Any farmer will tell you that to get the strength of a donkey with the temperament of a horse, mate them to get a mule. This genetic swapping between species has been orchestrated by humans for centuries to create hybrids with desirable traits. Nature also sometimes confuses the reproductive rules. Wild populations of hybrids often persist alongside their parent species and many even look like a cross between the two. Unfortunately, this cut-and-paste approach to speciation has some downsides: just ask the mule, which is, of course, sterile. Although we know a lot about the reproductive disadvantages of inter-species relationships, it is unclear whether hybrids face everyday challenges as well.
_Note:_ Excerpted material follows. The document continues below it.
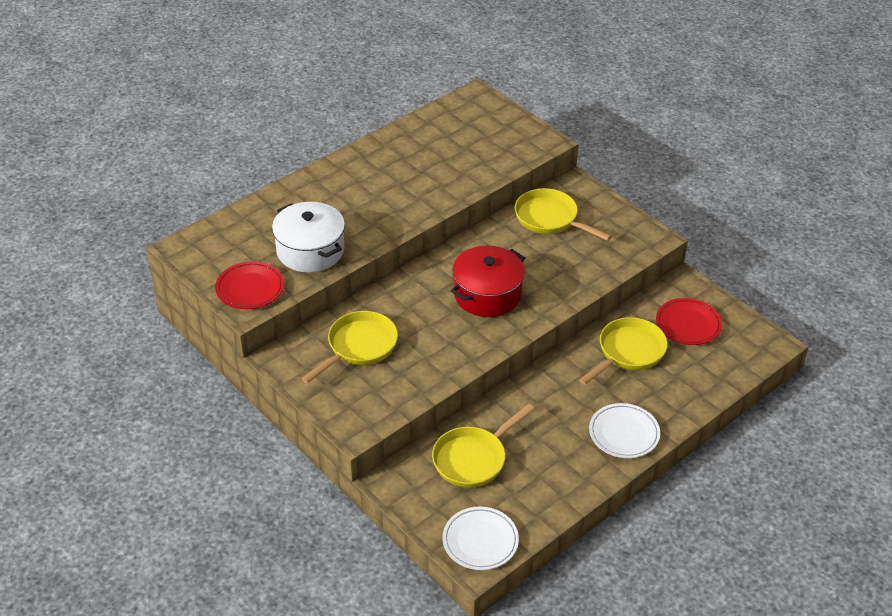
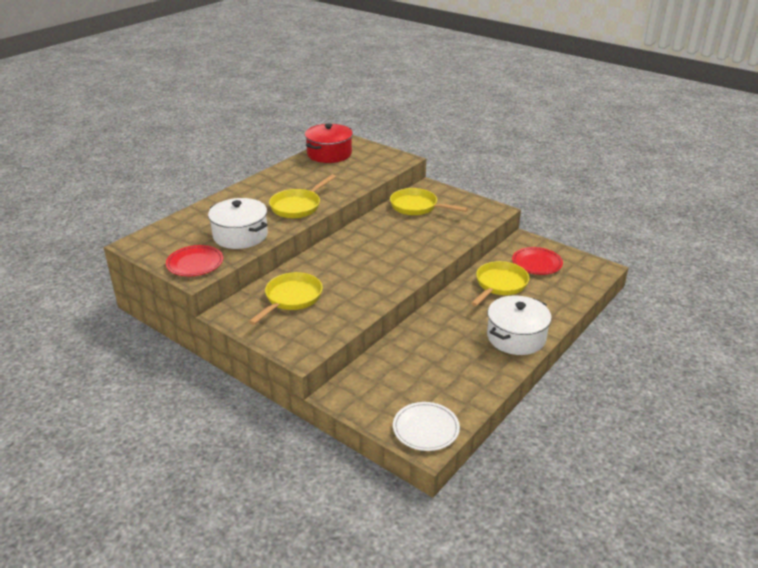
camera: 10 degrees left, 10 degrees down
(473, 459) = (402, 369): yellow pan -> yellow pan (298, 206)
(487, 294) = (384, 255): red pot -> red pot (329, 154)
(624, 433) = (516, 337): white plate -> white pot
This knowledge gap piqued the interest of researchers from the University of California Davis, Texas A&M University and Towson University in the USA, who set out to measure exactly how much one hybrid sucks.

Matthew McGee and colleagues focused on a common cross between the bluegill sunfish, Leopomis macrochirus, and the green sunfish, L. cyanellus. Each of these parent species has a body and mouth specially adapted for feeding on certain food types. Bluegills are deep bodied with small, powerful mouths used to suck invertebrates off rocks. Conversely, green sunfish are slender and prefer to gulp fast-moving prey with their large mouths. The hybrid has an intermediate body and mouth shape, but just how this translates into feeding performance is unknown. The researchers used high-speed cameras to film live bluegills, green sunfish and crosses while feeding on mobile prey. The videos were then used to measure the timing and movement of the fish's mouth during an attack. From this information, they were able to estimate each fish's capacity to generate suction pressure. This suction index was then used to simulate an individual's feeding performance on either attached or free-swimming model targets.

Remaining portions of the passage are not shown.